Art contemporain: Joël Andrianomearisoa à la Biennale de Lyon

L’artiste multidisciplinaire malgache Joël Andrianomearisoa, cofondateur de Hakanto Contemporary, participe à la 18e Biennale d’art contemporain de Lyon, qui a ouvert ses portes, hier, 18 septembre, et se poursuivra jusqu’au 13 décembre.

Pour l’occasion, il y présente « Tady mitady tadidy – La corde qui recherche sa propre mémoire », une installation conçue autour de la matière, de la mémoire et des émotions. L’œuvre est née d’une discussion avec la commissaire Catherine Nichols autour d’une autre interprétation du rêve et des émotions.
« L’installation rassemble 44 kilomètres de cordes provenant du monde entier, de Cotonou à Antananarivo, en passant par Buenos Aires, New Delhi ou Paris.
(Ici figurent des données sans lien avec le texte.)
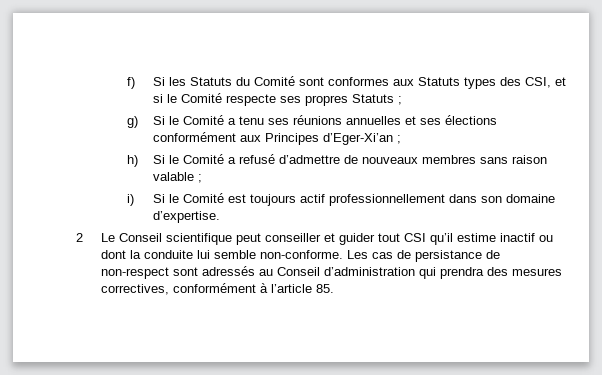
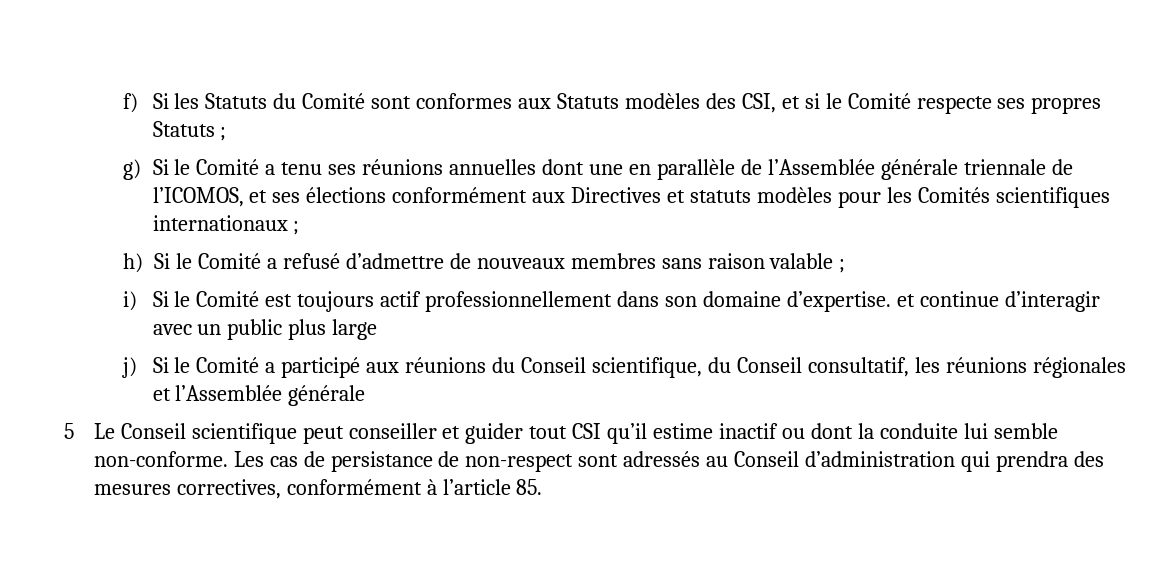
[463,77,496,89] types -> [624,93,700,109] modèles
(401, 120) none -> [542,159,1073,180] [152,187,244,207] dont une en parallèle de l’Assemblée générale triennale de l’ICOMOS,
[264,133,393,145] Principes d’Eger-Xi’an -> [571,187,1110,208] [152,215,288,231] Directives et statuts modèles pour les Comités scientifiques internationaux
[75,233,83,242] // 2 -> [896,291,1100,312] [152,319,378,340] [122,357,1126,378] [152,385,366,406] [64,423,75,439] et continue d’interagir avec un public plus large // j) Si le Comité a participé aux réunions du Conseil scientifique, du Conseil consultatif, les réunions régionales et l’Assemblée générale // 5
Rassemblées grâce à des amis, des inconnus, des institutions ou des donateurs anonymes, ces cordes deviennent une matière collective appelée à raconter une histoire du monde », confie-t-on. A travers cette nouvelle création, Joël Andrianomea­risoa donne à la corde la possibilité « d’écrire la vie et l’histoire », tout en interrogeant l’idée d’un rêve à construire ensemble, sans l’associer à une nationalité ou à une culture particulière.
Placée sous le commissariat de Catherine Nichols, cette 18e édition réunit une centaine d’artistes émergents et confirmés, représentant 42 nationalités. « Passer d’un rêve à l’autre / To Pass from One Dream to Another » constitue la ligne directrice de ce grand rendez-vous de l’art contemporain en Fran­ce.
Artiste des formes et des émotions, Joël Andriano­mea­risoa s’exprime à travers des médiums aussi variés que le textile, le papier, les mots, le bois, la lumière ou le métal, à partir desquels il conçoit des installations, des sculptures et des œuvres qui racontent l’indicible. Ses créations, souvent empreintes de mélancolie et d’intimité, tissent un langage poétique de l’émotion, où le personnel rejoint l’universel. Son œuvre est traversée par une quête, celle de la matérialité des sentiments, de l’esthétique des silences et du pouvoir de l’ombre et de la lumière pour dire ce que les mots taisent.